Why Paris is the beginning, not the end of climate negotiations

The meeting in Paris, in 2015 is the deadline for states to agree to a new climate change agreement. Even if states make that deadline, 2015 will likely mark the beginning of a lengthy, and technical, negotiation process.

Just 18 months before the 2015 deadline, countries did make some progress. They started to discuss what the new agreement would look like in concrete terms, rather than the vague conversations dragging on the last two years. In particular, how and what countries would put forward in their “intended nationally-determined contributions” became more clear, and many expect an outcome on this in Lima at the end of 2014.

The contributions are a pledge, or a statement, of what every country will do to combat climate change. If they will be legally-binding is unclear. As the conversation is shaping up, it looks like they will state, in terms common to all countries, the mitigation policies that countries will take. They will also include an estimate of the amount of greenhouse gases these policies will reduce.

It is also possible that these contributions will go beyond mitigation, to include adaptation, finance, technology transfer and capacity building measures. Each country would state what they are willing to do on these issues as well. This a new idea and much needs to be worked out, but such concrete thinking it is a far cry from the long-winded, abstract statements of years past.

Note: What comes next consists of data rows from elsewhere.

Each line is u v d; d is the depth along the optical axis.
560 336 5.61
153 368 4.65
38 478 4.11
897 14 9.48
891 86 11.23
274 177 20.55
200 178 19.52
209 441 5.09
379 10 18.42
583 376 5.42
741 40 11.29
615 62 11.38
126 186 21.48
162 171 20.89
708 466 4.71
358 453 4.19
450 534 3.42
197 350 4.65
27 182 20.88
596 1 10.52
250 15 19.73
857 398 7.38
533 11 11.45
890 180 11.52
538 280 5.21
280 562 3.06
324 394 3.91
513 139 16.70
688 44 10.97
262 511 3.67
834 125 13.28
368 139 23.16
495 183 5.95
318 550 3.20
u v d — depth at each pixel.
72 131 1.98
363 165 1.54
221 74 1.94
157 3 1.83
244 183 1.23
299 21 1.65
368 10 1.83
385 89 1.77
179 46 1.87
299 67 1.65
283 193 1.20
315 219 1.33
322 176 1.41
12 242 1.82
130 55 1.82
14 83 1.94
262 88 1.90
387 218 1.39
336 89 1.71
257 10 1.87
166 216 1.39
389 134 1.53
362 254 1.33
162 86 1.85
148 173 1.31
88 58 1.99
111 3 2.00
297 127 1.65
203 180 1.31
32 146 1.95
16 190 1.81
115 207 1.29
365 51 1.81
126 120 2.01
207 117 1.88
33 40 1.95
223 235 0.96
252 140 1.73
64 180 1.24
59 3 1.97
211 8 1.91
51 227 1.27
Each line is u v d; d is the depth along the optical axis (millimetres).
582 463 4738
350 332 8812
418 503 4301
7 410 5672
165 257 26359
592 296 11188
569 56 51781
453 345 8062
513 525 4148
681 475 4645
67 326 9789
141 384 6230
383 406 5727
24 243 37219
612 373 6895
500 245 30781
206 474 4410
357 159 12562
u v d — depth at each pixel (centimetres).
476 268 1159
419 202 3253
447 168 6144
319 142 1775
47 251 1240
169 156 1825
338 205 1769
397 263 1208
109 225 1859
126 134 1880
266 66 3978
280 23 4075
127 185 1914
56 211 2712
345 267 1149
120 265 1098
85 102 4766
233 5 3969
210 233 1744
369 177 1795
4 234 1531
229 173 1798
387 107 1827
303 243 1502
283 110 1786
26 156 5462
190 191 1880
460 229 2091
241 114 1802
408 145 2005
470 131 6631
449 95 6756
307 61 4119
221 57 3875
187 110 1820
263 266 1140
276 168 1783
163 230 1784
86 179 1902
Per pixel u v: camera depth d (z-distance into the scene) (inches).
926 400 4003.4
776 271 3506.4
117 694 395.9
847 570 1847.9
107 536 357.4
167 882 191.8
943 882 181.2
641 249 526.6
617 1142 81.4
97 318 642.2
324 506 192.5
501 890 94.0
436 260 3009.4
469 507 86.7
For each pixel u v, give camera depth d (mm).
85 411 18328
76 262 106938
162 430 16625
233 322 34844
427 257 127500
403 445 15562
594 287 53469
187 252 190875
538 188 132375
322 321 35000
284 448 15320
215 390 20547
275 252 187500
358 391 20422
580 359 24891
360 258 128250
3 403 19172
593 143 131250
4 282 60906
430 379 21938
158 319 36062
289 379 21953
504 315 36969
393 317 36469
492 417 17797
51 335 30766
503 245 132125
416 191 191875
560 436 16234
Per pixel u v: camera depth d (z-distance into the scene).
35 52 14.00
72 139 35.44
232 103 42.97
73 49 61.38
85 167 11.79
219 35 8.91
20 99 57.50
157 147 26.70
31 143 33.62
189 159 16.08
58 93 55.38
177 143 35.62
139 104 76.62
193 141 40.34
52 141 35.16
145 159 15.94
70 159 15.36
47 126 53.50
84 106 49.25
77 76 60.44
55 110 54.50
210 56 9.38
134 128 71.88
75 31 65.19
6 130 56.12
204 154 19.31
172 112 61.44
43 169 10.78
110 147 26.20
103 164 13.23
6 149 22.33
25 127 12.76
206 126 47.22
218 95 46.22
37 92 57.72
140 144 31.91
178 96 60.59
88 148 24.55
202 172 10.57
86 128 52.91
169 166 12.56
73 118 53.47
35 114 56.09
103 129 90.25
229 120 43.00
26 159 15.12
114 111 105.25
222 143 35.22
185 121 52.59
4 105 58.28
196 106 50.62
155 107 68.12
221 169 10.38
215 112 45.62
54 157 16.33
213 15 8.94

Yet, with just 18 months to go, it is not concrete enough to lead to a complete, comprehensive climate agreement in Paris.

At best, countries will be able to agree to a relatively short, quite political agreement that builds on existing institutions, while creating new, nationally-determined contributions and contain agreement on other aspects not included in those contributions. Unlike the Kyoto Protocol, that set legally-binding targets for each country, countries will set their own targets. (more later on the insufficiency of this approach)

Like Kyoto, the agreement will probably set the political goals and leave the questions of how to achieve those goals to future rounds of negotiations. There simply isn’t time, in the slow machinery of international negotiations, to come up with much more than political goal setting that everyone can agree to.

This may not be a bad thing. It is difficult to get 195 countries pulling in the same direction. The technical details, or the rulebook, of the Kyoto Protocol was the Marrakesh Accords. These were difficult negotiations. The text grew to several hundred pages before countries narrowed the agreement, which spanned a wide range of issues, to under 200 pages. These negotiations effectively operationalized the Protocol.

Similarly, the rules of how to (possibly) review contributions, (hopefully) ratchet up their ambition, and (likely) have future commitment periods will need to be worked out with a degree of technical detail. Issues of monitoring, reporting and verifying countries’ efforts are always thorny and best left to technically-minded delegates (i.e. not ministers or heads of state).

The priority now is getting everyone on the same board, and resolving looming political issues, especially the legal form the new agreement will take and “differentiation” (how to determine who does what based on their capacities, and perhaps not based on older, developed/developing country divisions).

So settle in. There will be years of negotiations following the 2015 climate instrument. Let’s just hope they are completed by 2020 when the agreement enters into force. It’s governing for the long term, and taking a long time.